America's Tango Biography
DJing Oxygen's 1st anniversary
My father was a DJ throughout the '80s so you could say that I ended up in the family business! I started DJing Argentine Tango early in 2002, filling in at local milongas. I stepped into a musical vacuum at the now defunct Dancesport milonga and started experimenting with the music. In the fall of 2002 Jan Wilcox and I were teaching a beginning tango class at the Center for the Moving Arts and got offered the late night time slot after our class. We jumped at the opportunity and started the Tango Addicts' Milonga. In the Spring of 2004 the Center for the Moving Arts was sold and the Tango Addicts' Milonga found a new home. I am currently DJing alternate Friday nights for Milonga Sin Nombre and 4th Sundays at Tango Addicts' Milonga. I have run a milonga nearly every week (and some weeks two milongas!) since 2002 and have DJed hundreds of milongas.
My guest DJ engagements include Oxygen Milonga in LA and the Denver Labor Day Festival. I have hosted and DJed the Thursday night welcome milongas of the 2007, 2008, 2009 San Diego Tango Festival and DJed the New Year's Eve kick off milonga for the 2010 festival, as well as coordinating the Sunday All Night Milongas in 2008, 2009 and 2010 (yes, those waffles you ate at 4 am!). I am currently engaged to DJ at 2010 Denver Memorial Day Festival and Portland TangoFest XIV. I have a flexible work schedule and am available as a guest DJ for hire. Contact me by email if you are interested in a DJ with years of experience, a great feel for the energy of a room, a fun attitude and a strong command of classic tango music.
Full Moon Tangos 2001
I have been involved in one form of dance or another since I was four. I have studied ballet, jazz, hip hop, African, AfroCuban, ballroom and swing. I first saw Argentine Tango in 1994 in a Reed College ballroom class, but was intimidated by my lack of a partner and continued to study American/International Tango and other ballroom dances. I left Portland, Oregon in 1997 just as the tango explosion was starting there and regret having left just before the development of that community as one of the best places to dance tango in the US.
Back in San Diego I rediscovered Argentine Tango in 1999 and found that tango was my true passion. All other dances paled in comparison and I did them less and less as time went on. I still take classes with visiting instructors both Argentine and American whenever I have the opporitunity since I feel like learning tango is a lifetime pursuit, that will never be finished.

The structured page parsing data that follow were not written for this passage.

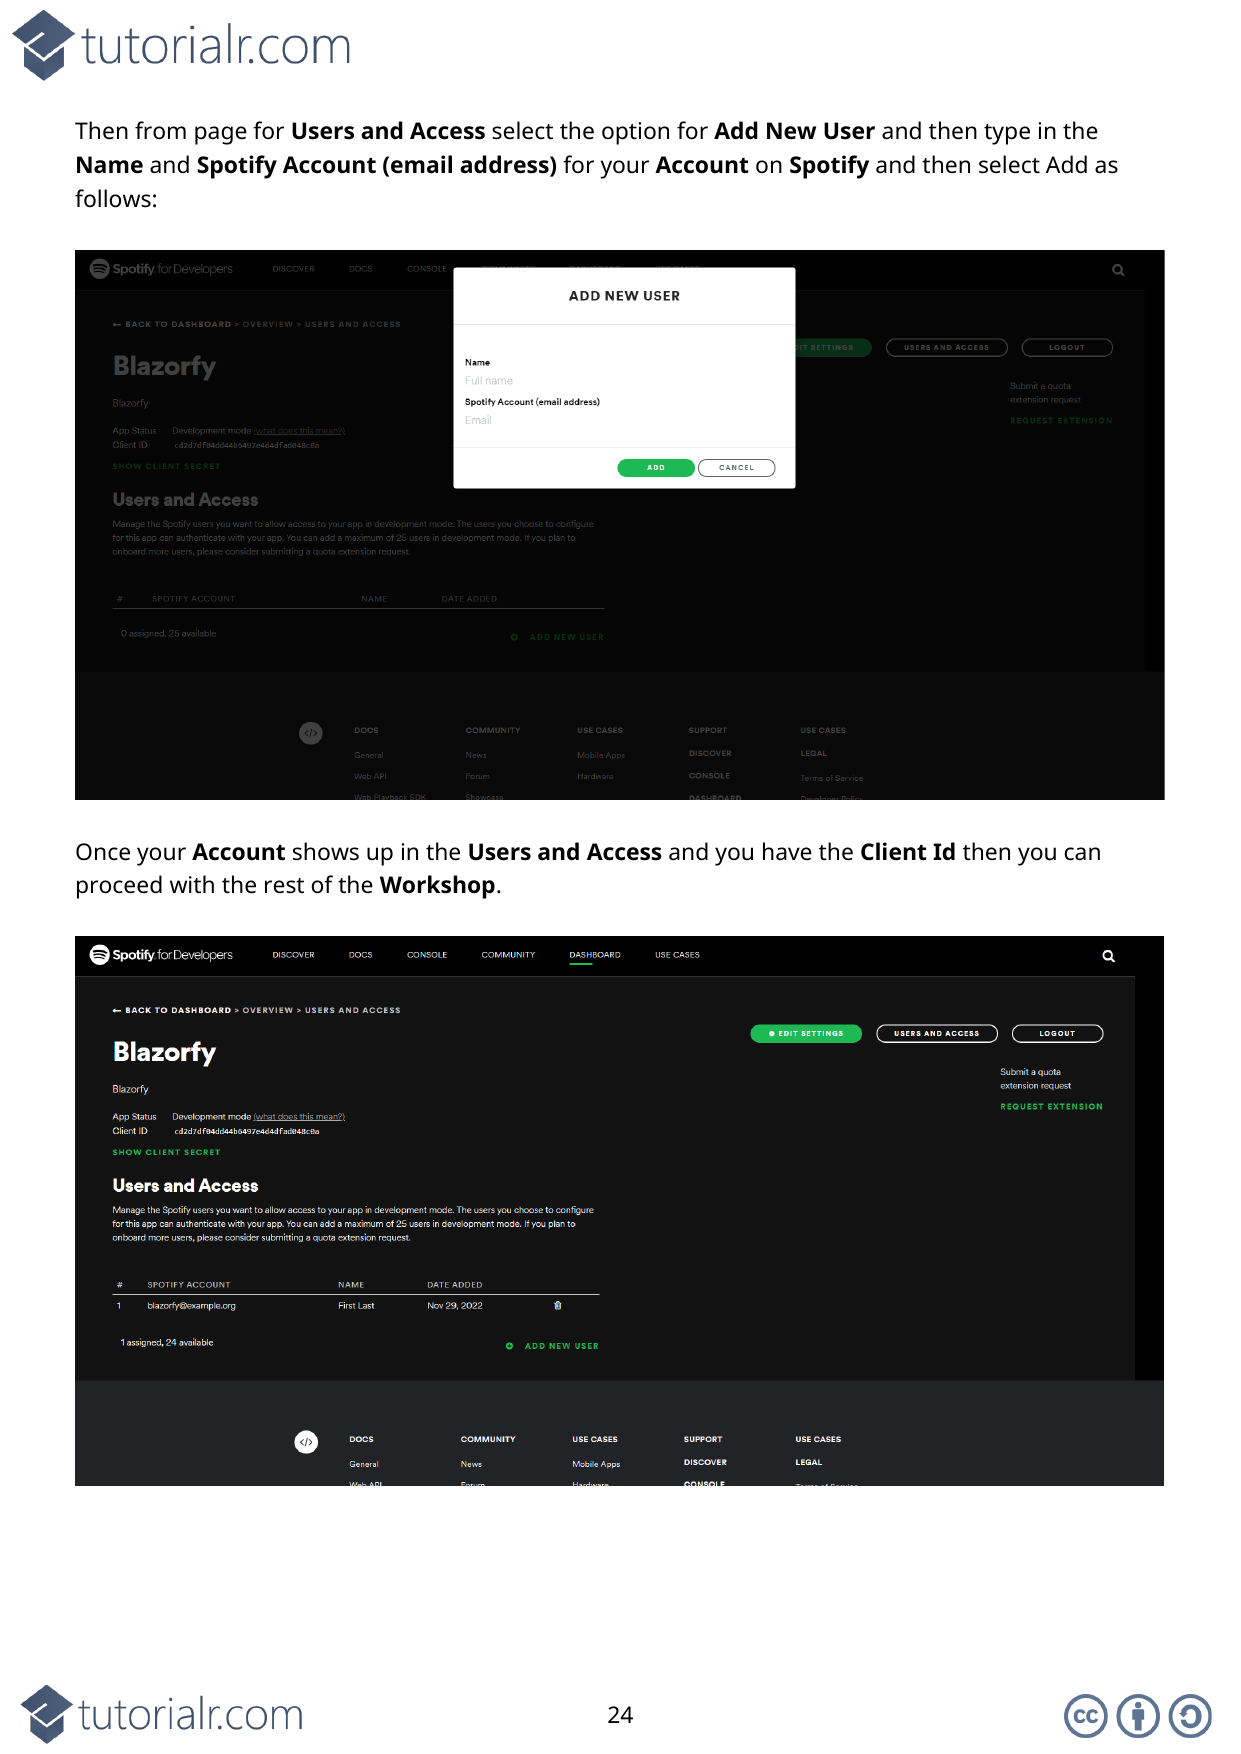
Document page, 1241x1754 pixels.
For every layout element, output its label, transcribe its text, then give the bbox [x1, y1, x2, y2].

picture [1064, 1694, 1212, 1738]
picture [75, 936, 1165, 1486]
text Once your Account shows up in the Users and Access and you have the Client Id then you can proceed with the rest of the Workshop. [75, 836, 1165, 901]
picture [8, 9, 363, 81]
picture [75, 250, 1165, 800]
text Then from page for Users and Access select the option for Add New User and then type in the Name and Spotify Account (email address) for your Account on Spotify and then select Add as follows: [75, 115, 1165, 214]
picture [17, 1685, 313, 1744]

A tango changing influence for me was Robin Thomas, who is a delightful lead, an insightful teacher and a pretty nice guy. He made me feel like it is not only permissable, but desirable, for a follower to be musical and have an influence on the lead. Robin made me feel like the path I had chosen in tango was the right one and set me free to pursue it.
Tango Addicts' 2009
Dance and Teaching Philosophy
I pride myself in my versatility as a follower. My goal is to be able to dance with any leader and blend my style to his. I am known for my feet and musicality (and, of course, my shoes too). but I am 100% a social dancer. While I enjoy fun tricks and sillyness when the music, partner and floor conditions are all right, those ganchos, sacadas, boleo and other flashy things are all a combination of lead and follow and the embellishments I add. One of my favorite things about tango is when a leader surprises me with something I have never done before, and does it so smoothly that it seems like I knew it all along. And I occasionally seize the opportunity to surprise them back. My favorite leads utilize many elements of good following, they respond to my energy and let me have my own voice. This produces a musical dialogue that ensues that no two dances will ever be the same, even with exactly same partner and music. The spontaneity and endless interplay between the lead and follow are what keeps this dance fresh for me after 11 years of immersion. My favorite dancers can blend complexity with musicality, but my least favorite dancers emphasize complexity at the expense of musicality.
San Diego Tango Festival 2008
As a leader I gravitate toward close embrace, syncopated style marked by simplicity of figures and complexity of rhythms. I enjoy the music of tango and playing with the dance within the music. Though I am still at the beginning of my journey as a tango leader, I get complements for musicality and gentleness and frequently get asked to lead. My favorite music to lead to is any good milonga (my favorite to follow to as well, but I am a VERY high maintenance milonga follower!) .
My number one goal is to share my love for this dance and support the development of the tango community of San Diego. In addition to DJing at Tango Addicts' and Sin Nombre milongas, I also promote occasional Moonlight Guerilla milongas. Trying to attract new dancers I have taught a weekly free introductory class every Friday before Milonga Sin-Nombre since 2007. My focus in teaching is to maintain a fine balance between fun steps and developing the fundamental technique necessary to navigate on a social dance floor. I believe that both of these aspects of dance are crucial to creating new "Tango Addicts." To promote unity and exchange of ideas within the tango community, I maintain TangoSanDiego.com as a resource for local dancers, visitors, and people just starting out to be able to locate teachers and places to dance tango. I also moderate a discussion group for announcements and issues about San Diego Tango.